Come era troppo presto dare il presidente per spacciato negli scorsi mesi, però, ora è troppo presto dare questa competizione finita per Trump. I sondaggi a livello nazionale danno un’idea di dove l’elettorato si stia orientando e di certo Biden ha avuto un balzo in avanti nelle rilevazioni, anche nel suo indice di gradimento: secondo le medie FiveThirtyEight, il presidente ha superato quota 40% per la prima volta dal 26 ottobre.
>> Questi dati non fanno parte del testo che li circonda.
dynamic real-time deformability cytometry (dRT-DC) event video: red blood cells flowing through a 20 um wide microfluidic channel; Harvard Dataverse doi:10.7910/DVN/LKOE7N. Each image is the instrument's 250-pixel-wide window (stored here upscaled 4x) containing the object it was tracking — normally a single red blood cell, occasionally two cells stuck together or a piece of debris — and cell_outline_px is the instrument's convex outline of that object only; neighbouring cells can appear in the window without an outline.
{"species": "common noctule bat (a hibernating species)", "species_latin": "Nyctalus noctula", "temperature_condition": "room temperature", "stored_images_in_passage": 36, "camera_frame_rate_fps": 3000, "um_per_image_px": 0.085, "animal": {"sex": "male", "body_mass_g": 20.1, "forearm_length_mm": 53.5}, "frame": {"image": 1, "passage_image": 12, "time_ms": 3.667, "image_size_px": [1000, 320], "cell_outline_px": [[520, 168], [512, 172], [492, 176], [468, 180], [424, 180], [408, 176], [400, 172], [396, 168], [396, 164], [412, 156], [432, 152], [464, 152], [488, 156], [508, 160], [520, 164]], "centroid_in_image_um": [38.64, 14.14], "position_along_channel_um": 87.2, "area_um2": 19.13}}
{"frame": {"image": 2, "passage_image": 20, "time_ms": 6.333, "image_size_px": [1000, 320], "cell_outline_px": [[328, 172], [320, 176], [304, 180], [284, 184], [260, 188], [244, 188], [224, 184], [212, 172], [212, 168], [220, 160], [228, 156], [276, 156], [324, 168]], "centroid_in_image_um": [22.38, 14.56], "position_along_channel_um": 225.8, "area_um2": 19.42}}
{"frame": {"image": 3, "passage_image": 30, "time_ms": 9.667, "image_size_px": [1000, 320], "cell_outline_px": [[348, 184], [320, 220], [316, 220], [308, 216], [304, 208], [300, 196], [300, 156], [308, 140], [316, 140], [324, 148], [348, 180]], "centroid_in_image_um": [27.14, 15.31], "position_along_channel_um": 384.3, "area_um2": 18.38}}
Ma molte altre rilevazioni nei cosiddetti «swing states» regalano un quadro molto meno ottimistico per il presidente in carica. In Arizona, Georgia, Nevada, Wisconsin e Michigan non c’è un sondaggio che nell’ultimo mese abbia dato Trump in svantaggio. Solo in Pennsylvania, Minnesota e Virginia, Biden sembra tenere. Per superare quota 270 grandi elettori a novembre, il presidente ha bisogno di vincere almeno 6 di questi 8 stati.

C’è poi la questione dei fondi elettorali. I soldi non fanno vincere le elezioni ma di certo aiutano. Ed è per questo che il vantaggio di Biden potrebbe cambiare qualcosa in vista di novembre. Il comitato nazionale democratico ha infatti una disponibilità di 97,5 milioni di dollari, di cui 71 milioni raccolti dal presidente per la sua rielezione. Per Trump e il comitato repubblicano le cose vanno molto peggio: l’ammontare è di soli 44,8 milioni e a non aiutare sono le spese legali. Solo a febbraio, l’ex presidente ha speso 5,5 milioni per difendersi dai suoi processi e molte delle donazioni finiscono nel fondo per i suoi guai con la giustizia.